Up until a couple of years ago, Burger King had no game. Then came those commercials featuring the new King, with his oversized plastic head and hipster hand gestures. He was campy, goofy and, let’s face it, pretty creepy. So what does this new King have that anyone in the naturals industry might possibly want to emulate?

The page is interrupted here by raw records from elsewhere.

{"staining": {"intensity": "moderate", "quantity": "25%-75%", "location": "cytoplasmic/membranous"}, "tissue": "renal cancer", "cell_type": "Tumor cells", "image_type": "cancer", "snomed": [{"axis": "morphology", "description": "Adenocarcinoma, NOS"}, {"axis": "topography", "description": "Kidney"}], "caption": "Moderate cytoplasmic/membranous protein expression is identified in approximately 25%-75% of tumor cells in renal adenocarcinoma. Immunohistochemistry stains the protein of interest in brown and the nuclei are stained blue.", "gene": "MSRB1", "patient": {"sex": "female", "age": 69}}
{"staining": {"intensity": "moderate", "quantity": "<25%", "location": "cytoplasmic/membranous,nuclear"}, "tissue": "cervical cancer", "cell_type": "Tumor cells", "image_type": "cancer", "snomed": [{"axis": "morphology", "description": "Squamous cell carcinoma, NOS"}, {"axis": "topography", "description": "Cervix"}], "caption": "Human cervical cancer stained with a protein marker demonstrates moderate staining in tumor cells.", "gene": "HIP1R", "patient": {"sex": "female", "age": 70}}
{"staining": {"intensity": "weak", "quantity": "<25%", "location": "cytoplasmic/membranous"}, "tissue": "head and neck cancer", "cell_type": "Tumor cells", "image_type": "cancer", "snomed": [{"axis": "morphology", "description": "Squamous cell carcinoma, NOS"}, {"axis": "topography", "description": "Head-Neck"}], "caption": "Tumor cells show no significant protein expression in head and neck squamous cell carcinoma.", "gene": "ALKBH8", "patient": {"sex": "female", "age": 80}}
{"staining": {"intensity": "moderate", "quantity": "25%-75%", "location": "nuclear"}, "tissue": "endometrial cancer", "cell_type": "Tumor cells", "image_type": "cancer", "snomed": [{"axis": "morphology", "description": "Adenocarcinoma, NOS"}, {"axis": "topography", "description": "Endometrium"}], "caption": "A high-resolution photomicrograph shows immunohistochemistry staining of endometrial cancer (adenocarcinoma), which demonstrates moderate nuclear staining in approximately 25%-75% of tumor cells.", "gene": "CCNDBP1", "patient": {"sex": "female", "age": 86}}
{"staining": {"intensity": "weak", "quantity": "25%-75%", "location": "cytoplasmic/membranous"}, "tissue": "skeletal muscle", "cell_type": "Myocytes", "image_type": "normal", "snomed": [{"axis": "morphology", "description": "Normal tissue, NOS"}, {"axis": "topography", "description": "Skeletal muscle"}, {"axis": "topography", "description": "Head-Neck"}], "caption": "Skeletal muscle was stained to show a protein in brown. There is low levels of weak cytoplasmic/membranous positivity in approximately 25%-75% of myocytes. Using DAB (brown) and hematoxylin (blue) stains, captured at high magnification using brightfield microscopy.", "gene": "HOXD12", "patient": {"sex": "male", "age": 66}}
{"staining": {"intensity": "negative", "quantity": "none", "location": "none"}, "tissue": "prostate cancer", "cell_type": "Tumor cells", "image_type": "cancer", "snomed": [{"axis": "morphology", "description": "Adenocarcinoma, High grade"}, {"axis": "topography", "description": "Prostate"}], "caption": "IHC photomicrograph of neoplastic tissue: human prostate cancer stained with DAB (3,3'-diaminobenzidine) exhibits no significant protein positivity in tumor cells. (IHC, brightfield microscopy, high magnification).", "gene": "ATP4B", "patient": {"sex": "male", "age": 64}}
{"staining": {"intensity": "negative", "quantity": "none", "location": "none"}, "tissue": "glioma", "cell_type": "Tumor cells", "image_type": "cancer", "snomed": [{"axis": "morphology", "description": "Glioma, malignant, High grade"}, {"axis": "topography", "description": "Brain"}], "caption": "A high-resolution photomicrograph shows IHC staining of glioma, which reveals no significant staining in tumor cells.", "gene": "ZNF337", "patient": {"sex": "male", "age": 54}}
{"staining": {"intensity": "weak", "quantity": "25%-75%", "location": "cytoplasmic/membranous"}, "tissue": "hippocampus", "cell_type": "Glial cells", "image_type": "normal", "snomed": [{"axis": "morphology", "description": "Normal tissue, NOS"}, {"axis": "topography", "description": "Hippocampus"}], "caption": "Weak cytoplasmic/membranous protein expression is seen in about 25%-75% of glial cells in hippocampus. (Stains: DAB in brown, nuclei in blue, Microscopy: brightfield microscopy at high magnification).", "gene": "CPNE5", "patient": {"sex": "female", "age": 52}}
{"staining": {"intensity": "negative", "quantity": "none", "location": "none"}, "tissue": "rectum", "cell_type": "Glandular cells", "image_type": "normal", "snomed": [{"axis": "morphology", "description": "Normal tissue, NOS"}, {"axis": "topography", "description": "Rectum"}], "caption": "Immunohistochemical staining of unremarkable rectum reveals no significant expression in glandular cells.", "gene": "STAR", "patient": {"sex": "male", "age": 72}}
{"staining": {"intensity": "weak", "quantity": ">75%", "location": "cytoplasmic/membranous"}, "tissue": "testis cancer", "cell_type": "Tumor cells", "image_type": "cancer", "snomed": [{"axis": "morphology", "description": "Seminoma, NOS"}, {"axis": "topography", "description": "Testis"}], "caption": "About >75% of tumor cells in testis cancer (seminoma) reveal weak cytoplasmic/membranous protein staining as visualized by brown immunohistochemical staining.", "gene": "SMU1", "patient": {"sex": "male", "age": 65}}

For one thing: Street cred. For another, the attention of 150 million active Facebook users. Burger King’s latest ad campaign, Whopper Sacrifice, asked Facebook users to dump 10 of their Facebook friends in exchange for a free hamburger. All you had to do was install the Whopper Sacrifice application on Facebook, submit the 10 friends you wanted to lose and then watch as your former friends’ digital pictures were flame broiled on the website, www.whoppersacrifice.com. The campaign launched on Jan. 5 and a week later, on Jan. 14, it was discontinued because Facebook said that it violated the site’s privacy policy. In all, 233,906 friendships were “sacrificed” in exchange for free Whopper coupons. The King’s makeover was courtesy of advertising agency Crispin Porter + Bogusky, with headquarters in Miami and Boulder, Colo. In the age of dead-pan humor, from Napoleon Dynamite to Flight of the Conchords, CP+B transformed an ailing brand into a media darling by not taking themselves too seriously and having the guts to nestle themselves right up against the boundaries of good taste. Bottom line: a little humor—especially the right kind of humor—goes a long way. I’m sure some people found the Whopper Sacrifice campaign and the other recent BK campaigns—such as Whopper Virgins, where far-flung global villagers who had never eaten a hamburger compared the Whopper to the Big Mac in a blind taste test—offensive. But the fact is, they work. Forget what your mom told you—in the era of social networking, this is a popularity contest. Those 23,000 folks who dumped their Facebook buds probably didn’t even want a Whopper, but they wanted to be part of something. The sad thing is that all of this hype is going toward fast food. Just imagine what the naturals industry could do with that kind of attention.